Sementara Direktur Eksekutif Wahana Lingkungan Hidup Indonesia (Walhi) Sumatera Selatan Hadi Jatmiko menyatakan penegakkan hukum merupakan kunci untuk mengatasi masalah kabut asap yang terjadi pada setiap tahun atau musim kemarau di provinsi tersebut.

"Berdasarkan hasil pengamatan dan data yang dihimpun aktivis lingkungan, kabut asap sebagian besar berasal dari kebakaran hutan dan lahan areal konsesi perusahaan terutama perkebunan yang diduga secara sengaja dibakar untuk membersihkan lahan dan tidak melakukan tindakan pencegahan," ujarnya.
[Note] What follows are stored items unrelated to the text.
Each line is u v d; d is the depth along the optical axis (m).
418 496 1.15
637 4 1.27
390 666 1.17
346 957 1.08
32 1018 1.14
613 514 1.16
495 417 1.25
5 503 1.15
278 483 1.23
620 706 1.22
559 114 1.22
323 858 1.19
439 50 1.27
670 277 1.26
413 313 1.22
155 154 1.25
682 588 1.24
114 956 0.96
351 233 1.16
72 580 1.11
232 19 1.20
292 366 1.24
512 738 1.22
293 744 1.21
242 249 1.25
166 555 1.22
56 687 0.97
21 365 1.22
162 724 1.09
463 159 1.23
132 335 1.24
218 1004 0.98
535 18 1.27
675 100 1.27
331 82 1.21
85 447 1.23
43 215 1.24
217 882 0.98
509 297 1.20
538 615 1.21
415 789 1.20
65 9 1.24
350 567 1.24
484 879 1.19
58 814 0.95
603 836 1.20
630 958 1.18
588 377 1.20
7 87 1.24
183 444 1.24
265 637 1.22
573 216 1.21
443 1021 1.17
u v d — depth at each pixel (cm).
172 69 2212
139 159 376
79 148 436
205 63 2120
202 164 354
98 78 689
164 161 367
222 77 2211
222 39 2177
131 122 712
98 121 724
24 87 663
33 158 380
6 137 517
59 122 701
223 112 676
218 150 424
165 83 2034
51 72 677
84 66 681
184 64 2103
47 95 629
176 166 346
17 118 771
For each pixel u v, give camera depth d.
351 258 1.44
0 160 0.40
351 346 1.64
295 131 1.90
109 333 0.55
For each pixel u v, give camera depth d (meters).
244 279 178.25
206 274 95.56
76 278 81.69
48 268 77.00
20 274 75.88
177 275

Menurut dia, titik panas atau "hotspot" yang terdeteksi pada setiap musim kemarau di wilayah provinsi yang memiliki 17 kabupaten dan kota itu, sebagian besar berada di areal konsesi perusahaan perkebunan, hutan tanaman industri, dan sejumlah perusahaan lainnya.

Berdasarkan pantauan melalui satelit, titik panas di areal konsesi perusahaan setiap tahun menunjukkan jumlah peningkatan.

Pada musim kemarau 2014 dalam wilayah konsesi perusahaan terdapat sekitar 300 titik panas, sedangkan pada musim kemarau tahun ini terdeteksi 670 titik panas bahkan jumlahnya pada malam hari bisa lebih banyak lagi karena diduga perusahaan melakukan pembakaran untuk membuka lahan baru atau membersihkan lahan pascapanen.

Melihat fakta tersebut, jika wilayah Sumsel ingin terbebas dari masalah kabut asap yang mengancam pada setiap musim kemarau, harus melakukan penegakan hukum dan meninjau ulang izin perusahaan yang berada di kawasan hutan dan lahan gambut, kata aktivs lingkungan itu.